MSPs Have Bright Future Managing Cloud
MSPs have managed a lot of objects over nearly 30 years of existence. What those objects are and where they are located, generally, do not matter. MSPs are accustomed to managing objects they neither own nor can physically see. This means that regardless of who purchased the device, or where it is housed, MSPs can still provide a valuable service in the ongoing monitoring and management of those objects just like they have been doing since the beginning of the managed services era.
While cloud computing has been disruptive since roughly 2008, there is a future role for MSPs to play in the cloud and it is NOT merely reselling cloud applications!
Managed Cloud Spending
According to research firm IDC, the global "managed cloud services" market will hit $62 billion by 2021, growing at roughly 18% CAGR.
"The managed cloud services market is creating fundamental changes in the outsourcing industry involving the entrance of new providers, partnership ecosystems, investment requirements and opportunities, though also bringing with it some critical challenges to players shifting from a world of non-cloud (legacy) outsourcing to managed cloud services," said David Tapper, vice president, IDC's Outsourcing and Managed Cloud Services program.
Translation? MSPs need to be comfortable managing objects in the cloud, and stop focusing exclusively on "on-premise" or traditional objects. This is not to say that traditional on-prem devices will go away. They won't. But, it does mean that cloud will be making up an increasingly large percentage of IT outsourcing spending from customers.

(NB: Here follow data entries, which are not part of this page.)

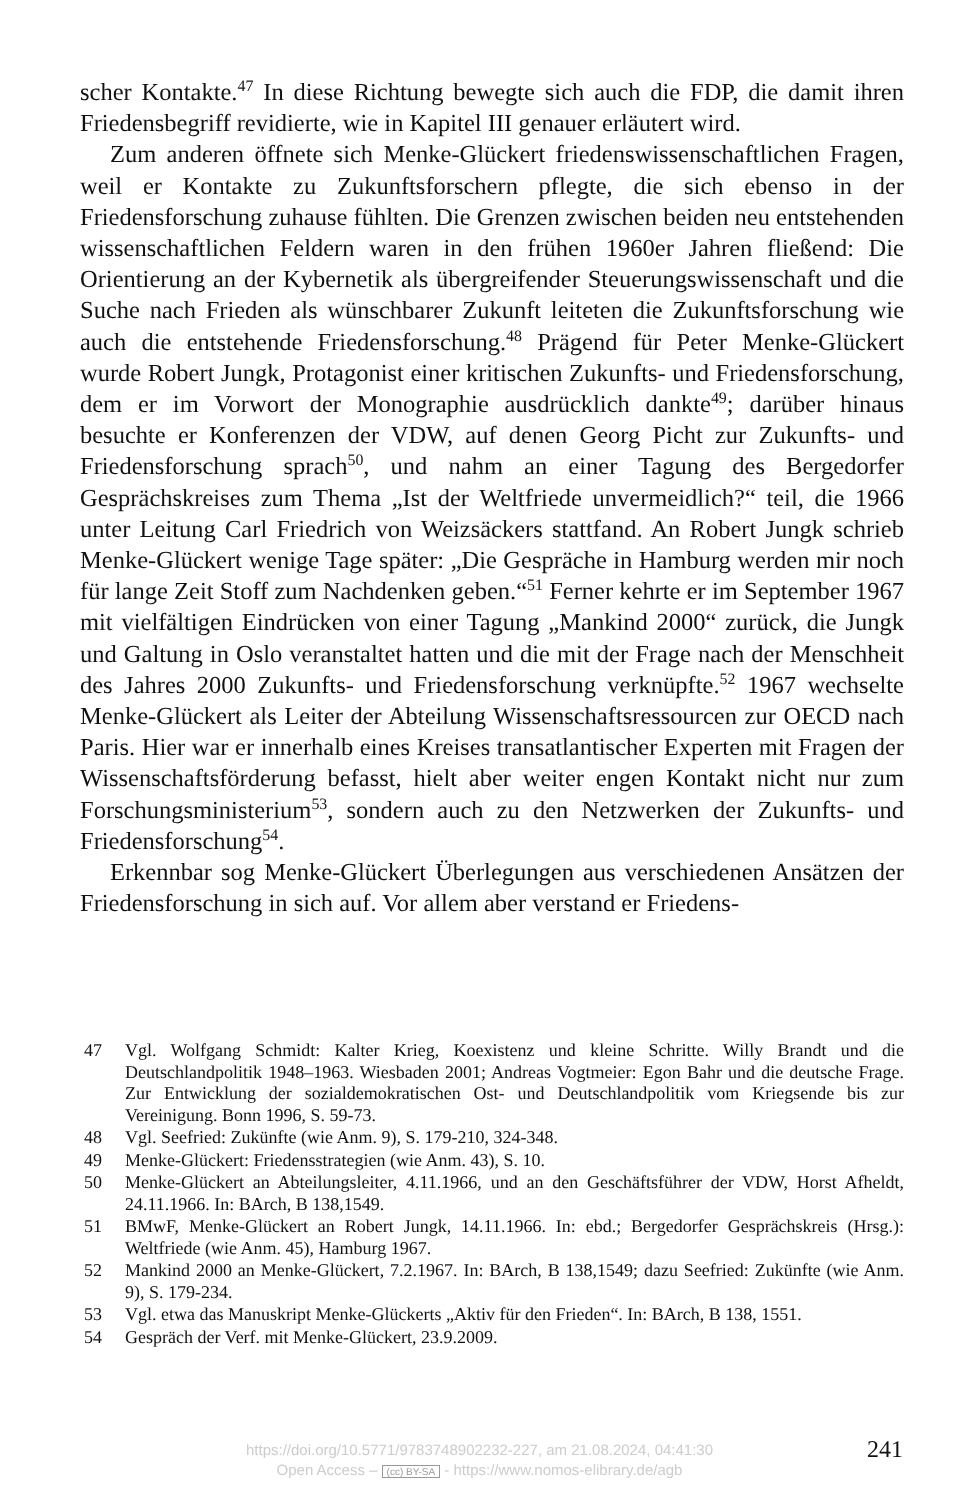scher Kontakte.<sup>47</sup> In diese Richtung bewegte sich auch die FDP, die damit ihren Friedensbegriff revidierte, wie in Kapitel III genauer erläutert wird.
Zum anderen öffnete sich Menke-Glückert friedenswissenschaftlichen Fragen, weil er Kontakte zu Zukunftsforschern pflegte, die sich ebenso in der Friedensforschung zuhause fühlten. Die Grenzen zwischen beiden neu entstehenden wissenschaftlichen Feldern waren in den frühen 1960er Jahren fließend: Die Orientierung an der Kybernetik als übergreifender Steuerungswissenschaft und die Suche nach Frieden als wünschbarer Zukunft leiteten die Zukunftsforschung wie auch die entstehende Friedensforschung.<sup>48</sup> Prägend für Peter Menke-Glückert wurde Robert Jungk, Protagonist einer kritischen Zukunfts- und Friedensforschung, dem er im Vorwort der Monographie ausdrücklich dankte<sup>49</sup>; darüber hinaus besuchte er Konferenzen der VDW, auf denen Georg Picht zur Zukunfts- und Friedensforschung sprach<sup>50</sup>, und nahm an einer Tagung des Bergedorfer Gesprächskreises zum Thema „Ist der Weltfriede unvermeidlich?“ teil, die 1966 unter Leitung Carl Friedrich von Weizsäckers stattfand. An Robert Jungk schrieb Menke-Glückert wenige Tage später: „Die Gespräche in Hamburg werden mir noch für lange Zeit Stoff zum Nachdenken geben.“<sup>51</sup> Ferner kehrte er im September 1967 mit vielfältigen Eindrücken von einer Tagung „Mankind 2000“ zurück, die Jungk und Galtung in Oslo veranstaltet hatten und die mit der Frage nach der Menschheit des Jahres 2000 Zukunfts- und Friedensforschung verknüpfte.<sup>52</sup> 1967 wechselte Menke-Glückert als Leiter der Abteilung Wissenschaftsressourcen zur OECD nach Paris. Hier war er innerhalb eines Kreises transatlantischer Experten mit Fragen der Wissenschaftsförderung befasst, hielt aber weiter engen Kontakt nicht nur zum Forschungsministerium<sup>53</sup>, sondern auch zu den Netzwerken der Zukunfts- und Friedensforschung<sup>54</sup>.
Erkennbar sog Menke-Glückert Überlegungen aus verschiedenen Ansätzen der Friedensforschung in sich auf. Vor allem aber verstand er Friedens-
47 Vgl. Wolfgang Schmidt: Kalter Krieg, Koexistenz und kleine Schritte. Willy Brandt und die Deutschlandpolitik 1948–1963. Wiesbaden 2001; Andreas Vogtmeier: Egon Bahr und die deutsche Frage. Zur Entwicklung der sozialdemokratischen Ost- und Deutschlandpolitik vom Kriegsende bis zur Vereinigung. Bonn 1996, S. 59-73.
48 Vgl. Seefried: Zukünfte (wie Anm. 9), S. 179-210, 324-348.
49 Menke-Glückert: Friedensstrategien (wie Anm. 43), S. 10.
50 Menke-Glückert an Abteilungsleiter, 4.11.1966, und an den Geschäftsführer der VDW, Horst Afheldt, 24.11.1966. In: BArch, B 138,1549.
51 BMwF, Menke-Glückert an Robert Jungk, 14.11.1966. In: ebd.; Bergedorfer Gesprächskreis (Hrsg.): Weltfriede (wie Anm. 45), Hamburg 1967.
52 Mankind 2000 an Menke-Glückert, 7.2.1967. In: BArch, B 138,1549; dazu Seefried: Zukünfte (wie Anm. 9), S. 179-234.
53 Vgl. etwa das Manuskript Menke-Glückerts „Aktiv für den Frieden“. In: BArch, B 138, 1551.
54 Gespräch der Verf. mit Menke-Glückert, 23.9.2009.
https://doi.org/10.5771/9783748902232-227, am 21.08.2024, 04:41:30
Open Access – (cc) BY-SA - https://www.nomos-elibrary.de/agb
241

Although $62 billion is relatively small compared to roughly $250 billing in "IT services" spending, which MSPAlliance projects as the approximate number being spent on global managed services today. The rapid growth of cloud based managed services objects does represent a new and predictable rise objects requiring "traditional" managed services attention.
In 2008, many MSPs were disrupted by the sudden and dramatic shift away from on-premise infrastructure to the cloud. Since that time, MSPs have never been the same. Most of the messaging post 2008 around cloud has focused on getting MSPs to resell public cloud applications; a move which has limited appeal to MSPs because it turns them back into VARs.
The Proof is in the Cloud
The opportunity for MSPs to truly monitor and manage cloud based objects should be very natural. This growth of cloud managed services could also be explained by customers who somehow thought that moving to the cloud would remove any monitoring and management oversight. Obviously this was an incorrect assumption.
MSPs do need to evaluate their remote monitoring and management tools, and make sure they are capable of tackling cloud based objects. MSPs also need to engage with their customers and educate them on the many variations of cloud environments and how they all can fit into the customers' long term strategies. In other words, one cloud does not fit all.
As proof that there is, in fact, a great deal of opportunity for MSPs to manage cloud deployments, look no further than where venture capitalists are investing their money. At the time of this writing, Reliam, a MSP "that provides managed services for businesses that want somebody else to manage their public cloud deployments on platforms like AWS and Microsoft Azure", announced that it raised $17 million in funding.
MSPs have a big role to play in the cloud. And, most importantly, that role is not exclusively reselling applications.